—¿Un trabajo de qué tipo? —me preguntaba Luis, mi suegro—. Que yo tengo amigos y contactos, Mica.
—Gracias, Luis. No quiero contactos, quiero un trabajo. —Contestaba muy chulita, muy académica, muy ingenua, a un suegro bienintencionado al que acusaba de ser eso, «bienintencionado». Pobre Luis.
Hasta que, efectivamente, un «contacto» suyo me metió en esa cadena de televisión y me devolvió a la casilla de salida del periodismo: veintidós años, recién casada, turno de noche.
Era incómodo, inoportuno y mal pagado, pero era lo que yo quería, y, mientras tanto, Miguel se había puesto la corbata, y yo ya no lo veía sin ella.
Porque, claro, no es lo mismo recorrer América en moto con el hombre al que quieres que verle salir con traje cada mañana mientras tú te desperezas. No es lo mismo que te agarre la muñeca para salvarse que recibir un par de llamadas rutinarias: «Hoy tengo un par de fuegos, no puedo con mi alma». No es lo mismo tener todo el tiempo del mundo para inventar el amor que apenas coincidir en la cama un par de horas, de horas malas y cansadas.
Miguel y yo teníamos horarios irreconciliables y no nos separamos por eso.

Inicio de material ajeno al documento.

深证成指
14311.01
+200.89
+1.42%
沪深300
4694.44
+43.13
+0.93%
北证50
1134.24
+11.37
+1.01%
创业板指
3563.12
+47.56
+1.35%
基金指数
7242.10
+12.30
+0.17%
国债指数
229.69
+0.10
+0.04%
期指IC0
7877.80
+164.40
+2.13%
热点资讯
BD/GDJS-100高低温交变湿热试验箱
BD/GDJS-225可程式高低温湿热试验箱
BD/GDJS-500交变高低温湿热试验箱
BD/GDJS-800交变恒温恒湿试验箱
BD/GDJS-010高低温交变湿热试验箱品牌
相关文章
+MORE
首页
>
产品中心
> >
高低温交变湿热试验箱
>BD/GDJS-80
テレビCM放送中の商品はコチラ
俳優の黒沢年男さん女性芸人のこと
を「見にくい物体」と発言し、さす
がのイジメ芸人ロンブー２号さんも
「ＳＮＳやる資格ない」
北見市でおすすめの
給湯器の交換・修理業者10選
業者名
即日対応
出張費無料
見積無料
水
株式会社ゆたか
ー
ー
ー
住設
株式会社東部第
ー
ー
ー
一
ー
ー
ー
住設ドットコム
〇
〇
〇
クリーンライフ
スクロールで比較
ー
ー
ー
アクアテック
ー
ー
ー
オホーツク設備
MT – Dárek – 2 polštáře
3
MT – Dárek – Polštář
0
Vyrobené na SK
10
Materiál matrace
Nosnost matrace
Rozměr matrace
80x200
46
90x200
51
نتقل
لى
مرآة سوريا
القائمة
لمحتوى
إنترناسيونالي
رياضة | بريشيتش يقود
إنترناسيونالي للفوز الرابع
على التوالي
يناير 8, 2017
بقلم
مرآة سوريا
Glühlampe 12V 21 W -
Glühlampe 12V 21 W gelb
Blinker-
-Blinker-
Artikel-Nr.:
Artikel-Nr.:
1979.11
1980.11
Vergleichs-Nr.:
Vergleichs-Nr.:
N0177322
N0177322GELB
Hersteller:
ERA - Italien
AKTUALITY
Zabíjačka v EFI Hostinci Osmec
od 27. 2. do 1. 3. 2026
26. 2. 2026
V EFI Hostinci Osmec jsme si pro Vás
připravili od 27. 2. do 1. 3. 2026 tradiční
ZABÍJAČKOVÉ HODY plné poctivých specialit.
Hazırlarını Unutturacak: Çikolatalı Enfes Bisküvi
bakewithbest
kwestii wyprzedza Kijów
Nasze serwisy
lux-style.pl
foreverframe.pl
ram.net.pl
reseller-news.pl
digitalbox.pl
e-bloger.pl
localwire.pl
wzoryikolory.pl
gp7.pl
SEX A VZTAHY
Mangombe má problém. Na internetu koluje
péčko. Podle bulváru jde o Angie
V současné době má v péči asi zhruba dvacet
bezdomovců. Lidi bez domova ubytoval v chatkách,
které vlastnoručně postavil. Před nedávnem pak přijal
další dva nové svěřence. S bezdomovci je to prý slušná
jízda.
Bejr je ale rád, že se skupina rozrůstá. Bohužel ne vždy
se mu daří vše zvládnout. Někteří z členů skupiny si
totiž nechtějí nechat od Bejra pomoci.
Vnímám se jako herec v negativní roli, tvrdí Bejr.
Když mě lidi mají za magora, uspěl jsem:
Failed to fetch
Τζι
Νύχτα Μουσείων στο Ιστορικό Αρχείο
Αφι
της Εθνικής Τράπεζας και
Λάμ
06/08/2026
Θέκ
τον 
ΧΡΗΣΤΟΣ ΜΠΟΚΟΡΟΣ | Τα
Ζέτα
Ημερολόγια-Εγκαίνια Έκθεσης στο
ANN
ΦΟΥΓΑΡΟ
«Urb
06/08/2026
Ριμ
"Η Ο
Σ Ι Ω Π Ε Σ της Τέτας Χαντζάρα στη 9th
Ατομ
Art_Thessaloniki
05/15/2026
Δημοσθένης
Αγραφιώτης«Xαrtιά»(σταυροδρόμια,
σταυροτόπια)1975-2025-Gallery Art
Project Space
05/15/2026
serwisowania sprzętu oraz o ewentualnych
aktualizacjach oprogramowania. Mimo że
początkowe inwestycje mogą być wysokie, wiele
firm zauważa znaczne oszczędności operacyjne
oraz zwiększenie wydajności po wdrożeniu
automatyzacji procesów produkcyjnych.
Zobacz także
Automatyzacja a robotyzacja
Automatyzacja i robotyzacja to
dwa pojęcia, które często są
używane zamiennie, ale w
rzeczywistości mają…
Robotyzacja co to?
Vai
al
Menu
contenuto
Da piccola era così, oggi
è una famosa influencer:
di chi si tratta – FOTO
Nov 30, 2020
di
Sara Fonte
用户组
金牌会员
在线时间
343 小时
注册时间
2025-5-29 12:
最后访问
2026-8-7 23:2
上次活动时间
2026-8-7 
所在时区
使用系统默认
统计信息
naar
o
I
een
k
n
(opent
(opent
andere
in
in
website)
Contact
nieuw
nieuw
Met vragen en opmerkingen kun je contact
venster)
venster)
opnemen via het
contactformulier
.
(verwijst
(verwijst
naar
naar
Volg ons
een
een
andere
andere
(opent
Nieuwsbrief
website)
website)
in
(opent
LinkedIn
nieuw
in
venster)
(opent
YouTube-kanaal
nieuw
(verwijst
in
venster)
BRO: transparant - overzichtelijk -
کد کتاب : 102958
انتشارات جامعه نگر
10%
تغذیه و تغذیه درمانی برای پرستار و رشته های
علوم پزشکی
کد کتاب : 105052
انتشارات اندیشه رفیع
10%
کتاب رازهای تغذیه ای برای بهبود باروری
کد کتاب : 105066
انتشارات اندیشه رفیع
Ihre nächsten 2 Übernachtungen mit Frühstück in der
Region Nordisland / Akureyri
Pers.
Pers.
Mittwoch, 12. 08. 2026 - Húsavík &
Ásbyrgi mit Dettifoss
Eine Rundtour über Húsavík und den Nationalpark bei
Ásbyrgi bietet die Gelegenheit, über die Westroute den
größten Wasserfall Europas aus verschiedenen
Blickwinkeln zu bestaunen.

Los fines de semana, a Miguel le relajaba salir de copas, a mí quedarme en casa leyendo. A él le estresaba más que yo trabajara que su propio puesto, a mí me angustiaba sentir que cambiar el mundo ya no era su sueño. Claro que eso lo veo ahora, porque entonces no veía, no le veía, no nos veíamos.
Pasó más despacio, pero también ocurrió rapidísimo.
—Eres el último mono y te quedas a trabajar hasta las mil.
—Tengo el turno de noche, Miguel, no puedo salir antes. Yo no soy la hija del dueño, como tú; yo no puedo elegir.
—Sí puedes.
—Puedo, claro, depender de ti y vivir del cuento.
—Mica, no te pongas sarcástica, que los dos sabemos que te da pereza volver a casa.
—¿Yo sarcástica? Tú te pones dramático. ¿Para qué quieres que vuelva a casa si ahora sales cada noche?
—Salgo porque no estás.
—Sales porque te gusta.
—Y porque no estás.
—(…)
—Y porque no estás, Micaela.
Así un día.
Y otro.
Envenenándose, envenenándonos.
—¿Pero ya no me quieres o qué?
—No te veo, Miguel, que no es lo mismo. Sí que te quiero.
—Pues mírame, quiéreme, tenme en cuenta…
—Otra vez estás dramatizando.
—No, Mica, lo que pasa es que tú crees que ser huérfana y haber estado en coma te da derecho a ignorar el sufrimiento de los demás.
—Pues sí que me conoces, sí. Y sí que me quieres.
—Sí te quiero, pero desde que volvimos a Madrid ya no estás.
—Y tú sí estás, ¿no? ¿Estás cambiando el mundo o estás ganando pasta para tu papi, el millonario altruista que ya no la necesita?
—Sigue, sigue. Venga, a ver si encuentras otro golpe bajo.
—No más bajo que lo que tú me has dicho, que me acusas de ser huérfana como si fuera una opción estética.
Yo lloraba, claro. De rabia y de verdad. Era un psicodrama que se repetía, que sobredramatizábamos y que nos dejaba exhaustos.
—Mica, perdona… Es que siento que no puedo tocarte, que sólo eres tú cuando estás lejos de mí, que ya sólo sonríes a Manu y a tus hermanos. O a ese Diego al que acabas de adoptar en la cadena.
—Déjalo, Miguel.
—Mica, que quiero arreglarlo.
—No, lo que quieres es joder a tu madre, que odia que estés conmigo porque eres hijo único, y a tu padre, que cree que a los catorce me convertí en una depresiva de mierda.
—¿Ves? Lo estás haciendo otra vez.
—Déjame en paz.
Hubo un montón de versiones de esta conversación y creo que las recuerdo todas. Sus matices, sus palabras, sus lágrimas. Su daño: cada vez más profundo, más aburrido, más innecesario, más estéril.